In the current study, anchorage loss was assessed using both cephalometric and model analyses. The results showed consistent trends across both methods, with greater anchorage loss in the younger age group. This supports previous studies that have validated both cephalometric radiographs and study models as reliable tools for evaluating anteroposterior tooth movement [21]. The slightly higher values observed in cephalometric measurements compared to model analysis may be due to differences in reference points and measurement techniques.
The clinical implications of these findings are significant. Since younger patients are more prone to anchorage loss, clinicians should consider reinforcing anchorage during the early stages of treatment in this group. Various methods, including transpalatal arches, Nance appliances, and temporary anchorage devices (TADs), have been suggested to enhance anchorage control and minimize unwanted tooth movement [22]. The use of such adjuncts may be particularly beneficial in adolescent patients to prevent excessive anchorage loss and improve treatment outcomes.
Despite these findings, it is important to recognize that anchorage loss is influenced by multiple factors beyond age alone. Factors such as treatment mechanics, magnitude of force, amount of crowding, and patient compliance also play crucial roles in determining anchorage behavior [23]. Therefore, age should be considered as one of several contributing factors rather than the sole determinant of anchorage loss.

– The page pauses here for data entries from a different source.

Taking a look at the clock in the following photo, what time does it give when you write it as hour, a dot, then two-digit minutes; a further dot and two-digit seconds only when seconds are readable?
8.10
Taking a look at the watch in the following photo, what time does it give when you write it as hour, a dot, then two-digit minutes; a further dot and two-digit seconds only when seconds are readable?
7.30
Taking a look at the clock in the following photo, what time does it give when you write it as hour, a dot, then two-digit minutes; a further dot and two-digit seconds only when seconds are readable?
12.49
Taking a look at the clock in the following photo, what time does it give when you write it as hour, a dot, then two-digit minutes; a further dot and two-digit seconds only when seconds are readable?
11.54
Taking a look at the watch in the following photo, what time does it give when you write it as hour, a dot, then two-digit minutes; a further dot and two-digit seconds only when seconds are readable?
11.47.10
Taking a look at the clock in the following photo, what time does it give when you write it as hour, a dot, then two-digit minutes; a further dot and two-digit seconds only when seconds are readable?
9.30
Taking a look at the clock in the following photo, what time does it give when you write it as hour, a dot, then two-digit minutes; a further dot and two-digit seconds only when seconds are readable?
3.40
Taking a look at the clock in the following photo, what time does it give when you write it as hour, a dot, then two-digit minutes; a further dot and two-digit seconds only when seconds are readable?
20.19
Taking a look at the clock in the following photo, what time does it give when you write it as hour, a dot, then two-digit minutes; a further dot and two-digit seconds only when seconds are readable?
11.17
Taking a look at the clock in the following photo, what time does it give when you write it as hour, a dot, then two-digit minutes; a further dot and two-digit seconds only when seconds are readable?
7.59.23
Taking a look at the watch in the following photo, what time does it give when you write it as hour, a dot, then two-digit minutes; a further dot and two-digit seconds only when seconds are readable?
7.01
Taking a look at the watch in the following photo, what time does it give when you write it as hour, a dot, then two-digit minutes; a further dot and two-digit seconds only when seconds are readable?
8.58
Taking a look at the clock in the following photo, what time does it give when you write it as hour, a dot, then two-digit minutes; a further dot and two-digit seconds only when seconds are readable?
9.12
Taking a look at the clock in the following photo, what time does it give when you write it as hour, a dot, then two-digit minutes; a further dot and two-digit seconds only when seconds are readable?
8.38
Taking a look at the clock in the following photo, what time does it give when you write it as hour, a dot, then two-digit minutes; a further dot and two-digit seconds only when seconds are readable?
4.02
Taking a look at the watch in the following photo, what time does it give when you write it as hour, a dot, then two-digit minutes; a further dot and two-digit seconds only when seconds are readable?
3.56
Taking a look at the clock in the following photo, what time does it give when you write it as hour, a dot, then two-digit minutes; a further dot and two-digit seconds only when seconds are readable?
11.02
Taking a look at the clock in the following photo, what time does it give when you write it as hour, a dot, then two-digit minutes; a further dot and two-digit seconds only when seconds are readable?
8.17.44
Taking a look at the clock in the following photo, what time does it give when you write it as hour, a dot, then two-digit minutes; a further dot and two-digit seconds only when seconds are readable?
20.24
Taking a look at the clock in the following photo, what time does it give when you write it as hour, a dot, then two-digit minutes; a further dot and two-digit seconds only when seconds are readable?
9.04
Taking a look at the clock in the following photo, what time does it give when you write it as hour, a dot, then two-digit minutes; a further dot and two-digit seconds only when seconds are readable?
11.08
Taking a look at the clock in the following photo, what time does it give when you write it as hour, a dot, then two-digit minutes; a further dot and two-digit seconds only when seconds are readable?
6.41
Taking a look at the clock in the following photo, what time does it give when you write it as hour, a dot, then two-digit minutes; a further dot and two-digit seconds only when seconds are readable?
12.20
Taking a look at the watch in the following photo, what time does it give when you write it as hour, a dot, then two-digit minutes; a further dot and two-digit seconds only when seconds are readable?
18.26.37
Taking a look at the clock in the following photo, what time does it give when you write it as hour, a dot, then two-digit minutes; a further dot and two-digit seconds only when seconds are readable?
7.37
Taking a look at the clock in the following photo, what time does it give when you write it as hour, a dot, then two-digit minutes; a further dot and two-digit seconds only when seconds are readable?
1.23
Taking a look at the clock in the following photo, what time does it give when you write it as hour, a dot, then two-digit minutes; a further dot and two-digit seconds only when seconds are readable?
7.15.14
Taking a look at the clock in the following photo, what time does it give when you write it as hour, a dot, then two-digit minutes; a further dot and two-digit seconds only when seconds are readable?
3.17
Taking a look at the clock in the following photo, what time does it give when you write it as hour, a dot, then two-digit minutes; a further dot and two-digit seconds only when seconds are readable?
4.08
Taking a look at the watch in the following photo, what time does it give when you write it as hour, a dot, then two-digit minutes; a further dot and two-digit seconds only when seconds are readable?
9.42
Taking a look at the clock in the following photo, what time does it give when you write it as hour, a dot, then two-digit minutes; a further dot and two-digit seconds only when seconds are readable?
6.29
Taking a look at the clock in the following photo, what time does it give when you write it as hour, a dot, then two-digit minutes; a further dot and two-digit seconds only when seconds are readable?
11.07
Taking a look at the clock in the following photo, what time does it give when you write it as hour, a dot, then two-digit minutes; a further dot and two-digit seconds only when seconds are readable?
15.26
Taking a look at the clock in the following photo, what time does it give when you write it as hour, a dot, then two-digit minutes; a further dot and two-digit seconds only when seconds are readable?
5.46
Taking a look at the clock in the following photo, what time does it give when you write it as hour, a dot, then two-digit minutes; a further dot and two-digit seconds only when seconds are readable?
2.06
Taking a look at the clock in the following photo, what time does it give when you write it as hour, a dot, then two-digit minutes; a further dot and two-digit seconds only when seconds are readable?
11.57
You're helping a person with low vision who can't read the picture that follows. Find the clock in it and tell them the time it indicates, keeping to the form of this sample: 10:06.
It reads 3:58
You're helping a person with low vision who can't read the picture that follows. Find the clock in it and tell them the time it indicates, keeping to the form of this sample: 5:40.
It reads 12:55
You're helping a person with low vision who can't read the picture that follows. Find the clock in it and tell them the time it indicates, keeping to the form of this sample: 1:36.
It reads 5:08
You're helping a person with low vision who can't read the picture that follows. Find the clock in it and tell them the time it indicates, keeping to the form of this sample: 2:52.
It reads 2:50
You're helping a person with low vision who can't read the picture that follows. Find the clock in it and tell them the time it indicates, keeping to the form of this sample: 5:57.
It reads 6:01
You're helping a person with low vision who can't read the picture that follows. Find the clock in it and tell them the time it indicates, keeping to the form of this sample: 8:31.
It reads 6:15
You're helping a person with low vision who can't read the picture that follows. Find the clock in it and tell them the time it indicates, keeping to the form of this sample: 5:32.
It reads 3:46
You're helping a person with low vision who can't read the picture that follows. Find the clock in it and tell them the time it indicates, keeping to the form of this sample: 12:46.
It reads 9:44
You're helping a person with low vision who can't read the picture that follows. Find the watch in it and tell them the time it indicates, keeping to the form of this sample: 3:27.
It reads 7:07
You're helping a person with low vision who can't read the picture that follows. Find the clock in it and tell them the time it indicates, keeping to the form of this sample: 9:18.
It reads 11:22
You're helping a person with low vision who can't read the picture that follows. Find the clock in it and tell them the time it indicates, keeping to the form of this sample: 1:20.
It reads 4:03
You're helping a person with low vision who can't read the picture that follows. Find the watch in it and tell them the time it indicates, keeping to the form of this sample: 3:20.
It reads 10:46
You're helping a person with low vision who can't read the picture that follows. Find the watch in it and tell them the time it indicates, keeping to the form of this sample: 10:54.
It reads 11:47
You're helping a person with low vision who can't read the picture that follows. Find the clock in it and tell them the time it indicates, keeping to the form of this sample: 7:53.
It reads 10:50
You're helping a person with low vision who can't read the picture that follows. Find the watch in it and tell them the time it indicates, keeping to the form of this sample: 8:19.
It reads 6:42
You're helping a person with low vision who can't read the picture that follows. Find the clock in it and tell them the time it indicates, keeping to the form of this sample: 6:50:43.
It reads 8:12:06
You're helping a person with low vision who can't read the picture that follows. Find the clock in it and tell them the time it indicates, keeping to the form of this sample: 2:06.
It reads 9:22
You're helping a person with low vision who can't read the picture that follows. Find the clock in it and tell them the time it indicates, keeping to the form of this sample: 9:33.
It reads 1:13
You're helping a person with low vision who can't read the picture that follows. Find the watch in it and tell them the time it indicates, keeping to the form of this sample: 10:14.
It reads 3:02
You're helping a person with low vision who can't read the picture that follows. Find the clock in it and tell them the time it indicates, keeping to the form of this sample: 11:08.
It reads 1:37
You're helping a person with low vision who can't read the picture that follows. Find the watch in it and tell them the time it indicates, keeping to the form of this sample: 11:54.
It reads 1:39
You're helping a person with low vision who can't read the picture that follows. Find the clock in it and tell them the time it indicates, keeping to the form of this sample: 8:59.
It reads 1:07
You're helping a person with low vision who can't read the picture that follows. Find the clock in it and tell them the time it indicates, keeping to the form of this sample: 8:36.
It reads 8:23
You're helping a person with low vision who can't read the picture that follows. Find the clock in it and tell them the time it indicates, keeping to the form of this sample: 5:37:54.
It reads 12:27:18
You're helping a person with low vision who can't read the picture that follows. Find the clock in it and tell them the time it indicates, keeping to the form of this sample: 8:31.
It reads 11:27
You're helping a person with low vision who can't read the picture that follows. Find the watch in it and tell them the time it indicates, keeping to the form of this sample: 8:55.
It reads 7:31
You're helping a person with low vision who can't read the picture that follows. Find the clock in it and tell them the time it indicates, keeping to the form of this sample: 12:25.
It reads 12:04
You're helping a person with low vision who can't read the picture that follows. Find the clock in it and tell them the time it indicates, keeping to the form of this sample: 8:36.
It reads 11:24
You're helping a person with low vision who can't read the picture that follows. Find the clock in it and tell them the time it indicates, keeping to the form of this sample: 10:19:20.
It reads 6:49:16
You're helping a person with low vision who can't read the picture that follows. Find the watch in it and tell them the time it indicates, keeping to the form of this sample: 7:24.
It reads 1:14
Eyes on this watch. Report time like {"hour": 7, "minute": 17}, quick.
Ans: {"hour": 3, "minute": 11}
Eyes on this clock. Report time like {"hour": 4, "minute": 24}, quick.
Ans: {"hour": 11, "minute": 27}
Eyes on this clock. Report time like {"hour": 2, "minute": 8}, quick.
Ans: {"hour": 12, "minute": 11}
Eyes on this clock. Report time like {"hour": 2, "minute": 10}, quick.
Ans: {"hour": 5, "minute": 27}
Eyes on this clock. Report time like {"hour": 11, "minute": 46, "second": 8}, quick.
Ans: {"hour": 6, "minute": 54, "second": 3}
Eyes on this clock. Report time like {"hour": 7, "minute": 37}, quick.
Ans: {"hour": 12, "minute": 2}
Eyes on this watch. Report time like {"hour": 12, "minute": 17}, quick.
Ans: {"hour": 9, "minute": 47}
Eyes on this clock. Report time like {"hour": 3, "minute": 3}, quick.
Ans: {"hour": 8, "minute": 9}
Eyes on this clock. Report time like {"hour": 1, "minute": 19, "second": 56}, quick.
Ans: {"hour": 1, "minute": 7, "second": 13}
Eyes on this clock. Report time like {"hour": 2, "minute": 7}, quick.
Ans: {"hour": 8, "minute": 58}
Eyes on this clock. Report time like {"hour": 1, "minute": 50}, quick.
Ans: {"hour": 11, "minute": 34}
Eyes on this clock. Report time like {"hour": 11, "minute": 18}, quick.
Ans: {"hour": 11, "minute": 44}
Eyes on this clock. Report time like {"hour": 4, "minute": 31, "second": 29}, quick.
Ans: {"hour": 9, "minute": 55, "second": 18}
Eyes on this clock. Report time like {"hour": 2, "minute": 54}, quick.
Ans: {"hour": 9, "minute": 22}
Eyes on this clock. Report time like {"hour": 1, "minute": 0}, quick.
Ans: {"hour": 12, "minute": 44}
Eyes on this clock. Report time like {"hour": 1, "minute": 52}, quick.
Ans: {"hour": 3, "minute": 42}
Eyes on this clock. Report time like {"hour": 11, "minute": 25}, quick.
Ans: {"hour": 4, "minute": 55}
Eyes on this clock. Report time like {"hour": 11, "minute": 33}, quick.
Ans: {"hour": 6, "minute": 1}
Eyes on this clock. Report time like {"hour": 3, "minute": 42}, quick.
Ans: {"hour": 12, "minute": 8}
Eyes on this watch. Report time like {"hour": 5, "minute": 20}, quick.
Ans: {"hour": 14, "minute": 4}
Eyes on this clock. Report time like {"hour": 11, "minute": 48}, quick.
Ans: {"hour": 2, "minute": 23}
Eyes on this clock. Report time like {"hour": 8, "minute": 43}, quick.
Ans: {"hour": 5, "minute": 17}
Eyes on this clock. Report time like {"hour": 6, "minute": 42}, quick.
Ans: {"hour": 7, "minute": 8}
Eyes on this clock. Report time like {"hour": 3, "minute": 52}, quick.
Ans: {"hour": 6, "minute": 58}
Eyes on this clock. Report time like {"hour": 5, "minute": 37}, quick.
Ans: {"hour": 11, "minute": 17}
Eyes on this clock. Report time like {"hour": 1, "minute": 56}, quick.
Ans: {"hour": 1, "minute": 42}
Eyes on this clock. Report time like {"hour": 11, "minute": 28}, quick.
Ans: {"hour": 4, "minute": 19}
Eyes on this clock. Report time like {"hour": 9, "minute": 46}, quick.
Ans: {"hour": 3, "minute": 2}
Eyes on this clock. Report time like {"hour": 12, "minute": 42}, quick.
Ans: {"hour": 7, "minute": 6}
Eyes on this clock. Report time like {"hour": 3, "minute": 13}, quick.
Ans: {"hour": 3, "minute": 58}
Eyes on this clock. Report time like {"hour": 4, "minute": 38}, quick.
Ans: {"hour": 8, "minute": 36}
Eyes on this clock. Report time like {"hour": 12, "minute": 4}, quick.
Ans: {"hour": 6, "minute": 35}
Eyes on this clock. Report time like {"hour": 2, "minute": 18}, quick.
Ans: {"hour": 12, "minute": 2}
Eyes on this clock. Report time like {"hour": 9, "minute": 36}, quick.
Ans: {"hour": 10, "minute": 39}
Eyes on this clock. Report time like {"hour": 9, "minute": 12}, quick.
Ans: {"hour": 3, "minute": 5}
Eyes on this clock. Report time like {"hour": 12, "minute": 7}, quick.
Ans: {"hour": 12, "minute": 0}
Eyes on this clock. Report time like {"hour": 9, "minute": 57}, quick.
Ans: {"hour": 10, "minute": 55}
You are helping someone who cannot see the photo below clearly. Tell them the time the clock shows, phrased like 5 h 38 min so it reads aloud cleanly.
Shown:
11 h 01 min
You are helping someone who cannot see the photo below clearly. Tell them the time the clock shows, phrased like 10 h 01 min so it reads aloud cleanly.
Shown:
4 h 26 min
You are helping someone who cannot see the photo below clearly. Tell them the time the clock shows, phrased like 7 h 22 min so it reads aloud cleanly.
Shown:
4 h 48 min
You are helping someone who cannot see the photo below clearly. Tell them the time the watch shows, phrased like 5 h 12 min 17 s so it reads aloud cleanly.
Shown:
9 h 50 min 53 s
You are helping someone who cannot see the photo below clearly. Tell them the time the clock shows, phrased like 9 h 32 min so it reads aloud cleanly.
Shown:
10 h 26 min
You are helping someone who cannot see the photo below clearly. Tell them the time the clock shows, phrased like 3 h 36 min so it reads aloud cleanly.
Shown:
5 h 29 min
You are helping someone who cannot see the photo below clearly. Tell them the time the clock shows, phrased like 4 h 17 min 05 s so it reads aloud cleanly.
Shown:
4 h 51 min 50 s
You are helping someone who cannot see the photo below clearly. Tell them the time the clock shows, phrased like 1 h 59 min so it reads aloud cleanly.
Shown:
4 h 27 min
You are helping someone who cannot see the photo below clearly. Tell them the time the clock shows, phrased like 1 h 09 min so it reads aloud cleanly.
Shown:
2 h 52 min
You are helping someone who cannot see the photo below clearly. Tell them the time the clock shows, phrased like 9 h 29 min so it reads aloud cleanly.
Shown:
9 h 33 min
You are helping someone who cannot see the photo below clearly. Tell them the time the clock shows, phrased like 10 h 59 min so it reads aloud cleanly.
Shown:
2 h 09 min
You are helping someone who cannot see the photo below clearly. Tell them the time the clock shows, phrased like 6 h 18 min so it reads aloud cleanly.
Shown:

Anchorage loss was observed during the initial leveling and alignment phase in extraction cases, with a significantly greater magnitude in younger patients compared to older individuals. Age plays a notable role in influencing the extent of unwanted tooth movement. These findings highlight the importance of appropriate anchorage control strategies, especially in adolescent patients, to ensure effective and predictable orthodontic outcomes.